Text passage –

◆ ◆ ◆ ◆ ◆ ◆ ◆

For the following example, GPT-4 was playing black with a max depth of 1.
The LLM specified the two cells marked in red as the most likely moves to be played next by an expert player.
The algorithm then explored the two game states and since the depth was 1, it evaluated those games states without exploring further.
The LLM produced a lower score for D6 which indicates it is a worse state for the white player. The algorithm then chose D6 as the move to play.
Note that each game state is evaluated on it's own without considering the other game states allowing the result to be cached for future use.
If the depth had been higher than 1 and the algorithm had budget to do so, it would have explored the game states resulting from the white player's most likely moves and so on.
The minimax runs in parallel on the server so can scale up to a deeper tree search and use a logarithm increase in latency (compared to number of nodes explored) and a linear increase in LLM API usage.
The algorithm caches nodes explored and nodes currently being explored to avoid redundant computations. It also caches the successors (moves the LLM said were likely to be played next) found or currently being computed for each explored game state. This caching should reduce the scaling cost of the tree search to a slightly sub-linear resource usage in the number of nodes explored (provided the cache doesn't fill up).
The budgeting system allows for a dynamic effort to be applied to any of the LLM tasks and the depth to react accordingly. For example, it may be helpful to use a cheaper LLM to evaluate low budget game states and a more expensive LLM to generate successors for high budget game states.
The degree of compression can be tuned by changing the target successor count in /src/ChessLogic/agents/LlmMinimax.ts
Higher compression (lower target successor count) will decrease the number of child nodes for each game state. This can either decrease LLM API usage or increase the depth of the tree search for the same budget.
The budget can be tuned in /src/ChessLogic/agents/callGenericAgent.ts
and will affect the depth of the tree search. The depth can also be directly set in this same file. A max depth will override budget decisions. Tuning depth via budget allows the algorithm to look deeper into more promising game states and game states with fewer successors. There's a number of reasons the LLM might produce fewer successors for a game state however usually it's because a game state with fewer successors has more clear cut decisions for the next move, i.e. protecting a piece or capturing a piece.

◆ ◆ ◆ ◆ ◆ ◆ ◆

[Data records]
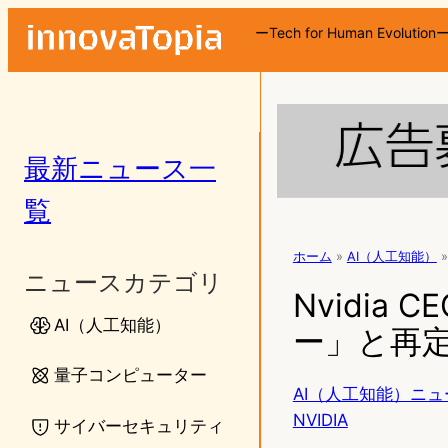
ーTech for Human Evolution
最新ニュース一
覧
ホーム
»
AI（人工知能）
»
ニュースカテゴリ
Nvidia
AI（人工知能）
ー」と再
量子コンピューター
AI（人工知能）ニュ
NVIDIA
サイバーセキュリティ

◆ ◆ ◆ ◆ ◆ ◆ ◆

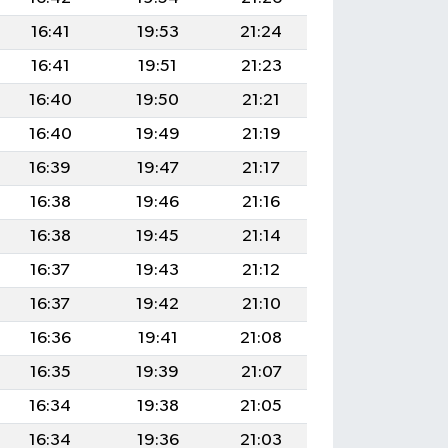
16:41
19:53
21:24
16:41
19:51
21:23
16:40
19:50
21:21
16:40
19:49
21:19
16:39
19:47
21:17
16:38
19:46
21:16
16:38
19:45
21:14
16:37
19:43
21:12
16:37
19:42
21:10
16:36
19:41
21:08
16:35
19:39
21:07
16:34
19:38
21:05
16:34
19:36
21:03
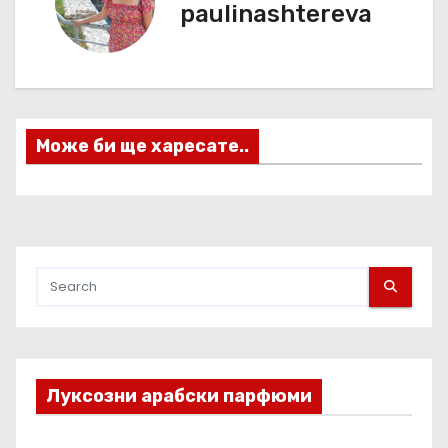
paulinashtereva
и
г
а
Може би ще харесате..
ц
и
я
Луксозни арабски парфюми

◆ ◆ ◆ ◆ ◆ ◆ ◆

Work instruction A –
Please explain in one to three sentences why, according to the LLM minimax text, the algorithm chose D6 as the move to play.
Work instruction B –
Carry on the LLM minimax text from its final sentence.

Final answer A –
GPT-4 was playing black, and the LLM gave D6 the lower score of the two marked cells. A lower score indicates a worse state for the white player, so the algorithm chose D6.

Final answer B –
Prompts within /src/ChessLogic/agents/LlmMinimax.ts
can be tuned to produce more or less verbose descriptions of the game state. This can affect the quality, cost, and latency of the LLM's responses.
-
Generally plays "good" moves but constantly blunders
-
gpt-4 can definitely beat random play consistently
-
The game state evaluation tends to work quite well; most issues are with the successor generation
-
gpt-4 is much better than gpt-3.5 at generating successors and correct game descriptions
-
plays quite defensively (sometimes gets stuck in a loop of moving the same piece back and forth)
- It's super slow
Generating the descriptions is the issue here. There's a lot of tokes in the descriptions and LLM's time complexity is roughly linear in the number of tokens. If this were a really big system, a global cache could help here.
- It's super expensive
Same concern as above but input tokens are also a cost factor.
- Successors sometimes doesn't return enough moves and excludes good moves
This is more serious with GPT-3.5 than GPT-4. The issue is the LLM outputs decidedly too few valid moves to consider for a given game state. It's prompted to give "around 8" but sometimes only returns 1 or two valid moves.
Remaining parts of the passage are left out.